When the young Iranian Kurdish woman Jina Mahsa Amini lay dying in a hospital 100 days ago, many people in Iran were already suspicious. A photo showing the 22-year-old with a ventilation tube and closed eyes in an intensive care unit in the capital, Tehran, is spreading rapidly.
Many people already assume that Amini must have suffered violence after her arrest by the moral guards. The notorious morality police had taken the student away just three days earlier because of an ill-fitting headscarf. She dies, and the day after her death, anger and sadness erupt in a first demonstration. Starting in Amini’s home province of Kurdistan, the protests are spreading like wildfire across the country.
For more than three months now, people from different walks of life and generations have been demonstrating against the repressive policies and system of the Islamic Republic. The security apparatus reacted with extreme severity, more than 500 demonstrators have already been killed, according to human rights activists.
The supporters of the protests are sometimes violently defending themselves. Even if the street protests have recently decreased somewhat after the government’s action, many experts are now speaking of a “revolutionary movement.”
Fatemeh Shams, assistant professor at the University of Pennsylvania in the US, describes the protests as the “biggest challenge to the core of the current regime and its ideology in the past 43 years.” She sees great resentment behind the demonstrations. “I don’t think they realized how much they had lost touch with real society, with real people, with the new generation. And to be confronted with it was a great shock for them.”
The street protests are accompanied by creative protest and civil disobedience – demonstrators, for example, push the turbans off mullahs, fill public fountains with fake blood or smear posters of influential statesmen with red paint.
The leadership of the Islamic Republic continues to take a hard line against the demonstrators. In the Kurdish areas, for example, the Revolutionary Guards and the notorious Basij militias used live ammunition in armored vehicles to counter uprisings.

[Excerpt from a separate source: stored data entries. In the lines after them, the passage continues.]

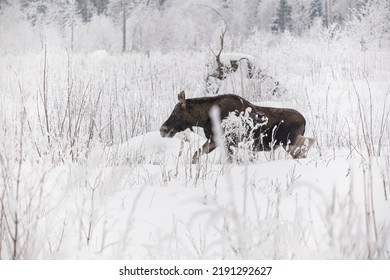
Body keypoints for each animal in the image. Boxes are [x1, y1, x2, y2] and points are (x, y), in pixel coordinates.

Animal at [160, 91, 316, 163]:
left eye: (175, 112)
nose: (163, 129)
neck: (204, 119)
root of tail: (304, 120)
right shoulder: (214, 140)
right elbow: (196, 155)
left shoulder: (228, 141)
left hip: (289, 141)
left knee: (307, 143)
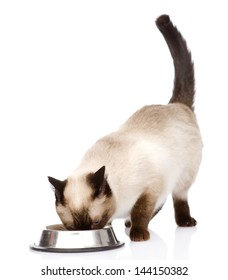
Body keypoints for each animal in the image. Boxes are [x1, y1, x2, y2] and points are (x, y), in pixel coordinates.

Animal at [48, 15, 203, 242]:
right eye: (71, 227)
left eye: (95, 223)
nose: (85, 233)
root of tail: (175, 105)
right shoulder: (153, 190)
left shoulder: (150, 189)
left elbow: (141, 212)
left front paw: (138, 234)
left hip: (183, 177)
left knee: (177, 198)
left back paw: (181, 222)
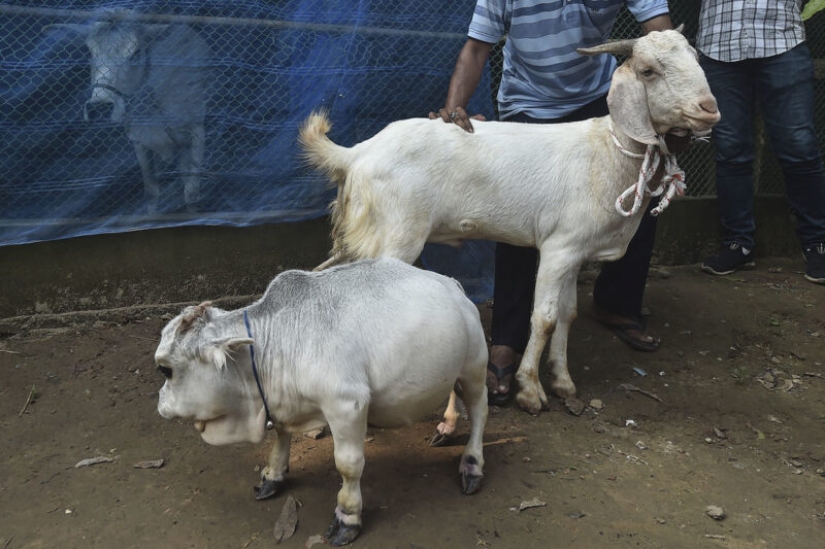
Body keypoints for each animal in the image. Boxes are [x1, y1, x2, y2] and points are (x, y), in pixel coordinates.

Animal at [49, 12, 210, 213]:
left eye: (135, 53)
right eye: (91, 52)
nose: (99, 107)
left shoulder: (196, 131)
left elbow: (191, 192)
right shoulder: (139, 142)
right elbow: (151, 192)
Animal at [155, 257, 489, 546]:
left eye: (165, 369)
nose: (160, 403)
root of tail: (452, 285)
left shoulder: (347, 404)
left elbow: (349, 465)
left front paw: (348, 516)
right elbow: (281, 435)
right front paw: (273, 474)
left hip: (475, 366)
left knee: (479, 410)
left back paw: (471, 464)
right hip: (453, 367)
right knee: (453, 392)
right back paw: (446, 426)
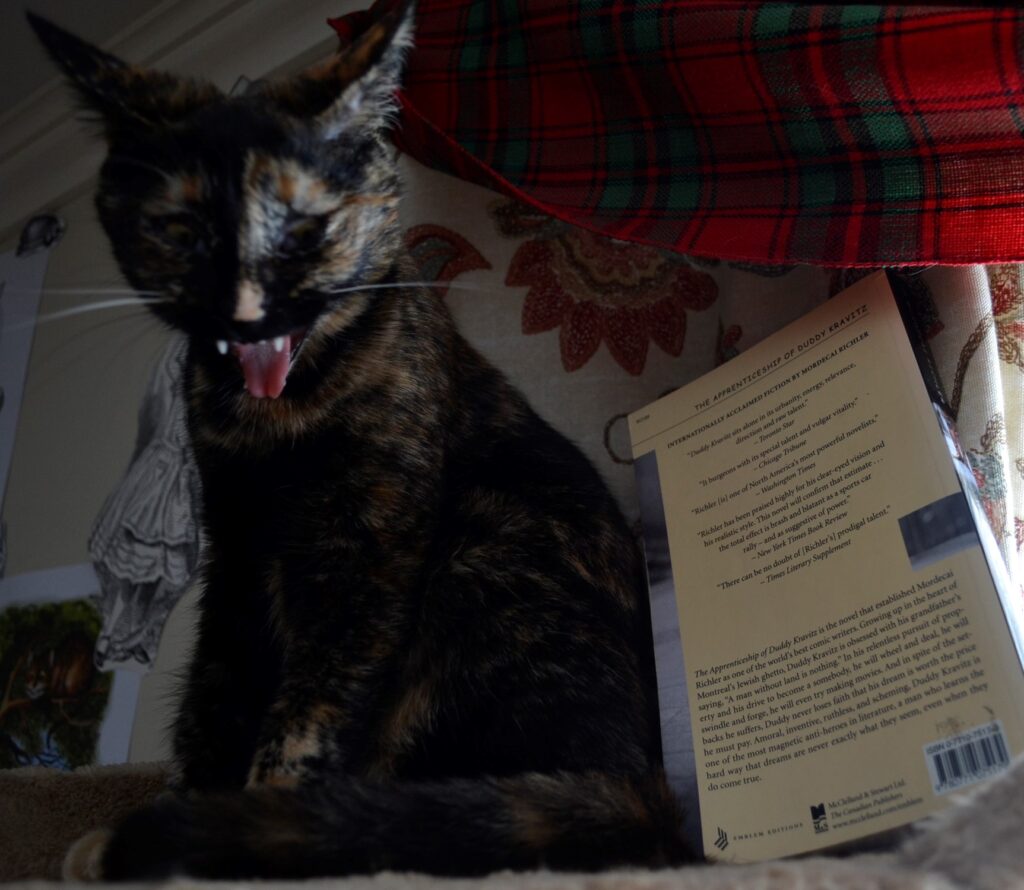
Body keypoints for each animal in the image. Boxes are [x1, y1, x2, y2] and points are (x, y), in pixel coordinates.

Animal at [34, 3, 688, 876]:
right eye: (181, 230)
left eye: (306, 228)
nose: (247, 311)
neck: (273, 421)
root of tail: (649, 783)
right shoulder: (236, 554)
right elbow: (216, 693)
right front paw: (191, 811)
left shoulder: (368, 551)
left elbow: (311, 709)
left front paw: (243, 825)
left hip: (486, 545)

Numerous prominent athletes, artists and actresses who show solidarity with the protests are summoned, interrogated and arrested. Tehran speaks of a “foreign conspiracy” and blames its arch-enemies, the USA and Israel, for the crisis.
Politicians from the reform camp, such as ex-President Mohammed Chatami, are trying to criticize the repressive government course. But many young demonstrators dismiss even more moderate leaders as “men of the system.” No words of reconciliation can be heard from the political leadership itself.
“There is a misconception among Western politicians that the reform parties fought for women’s rights. That’s wrong,” says Shams. She points out that a law establishing the notorious Morality Police was passed under Khatami.
Since the beginning, the protests have been accompanied by a broad wave of international solidarity. Above all, the large Iranian community abroad supports the criticism of the government’s course and the demands for a political system change in Iran. Many Western governments abroad have accepted a deterioration in bilateral relations with sharp criticism of Tehran. Negotiations to revive the nuclear deal that would prevent Iran from building a nuclear bomb remain on hold.
The execution of two demonstrators in December sparked widespread criticism and dismay in Iran and internationally. Human rights activists see the executions as an attempt to stifle the protests through deterrence. However, the fast-track verdicts also met with great rejection from parts of the religious and traditional layers in Iran. “Even the majority of the country’s traditional, religious population is appalled by the brutal violence in the name of Islam,” explains the expert Shams. Islamic preachers in Iran also condemned the executions.
“We are dealing with a regime today that is visibly unpopular with many different social classes, with the country’s new generations, with women and with the majority of male citizens,” says Shams. However, she is critical of the protest movement’s hopes for a rapid system change. “If they completely shut people up this time and let the world get away with it, it would shake civil society to its core because basically people had nothing left to lose.”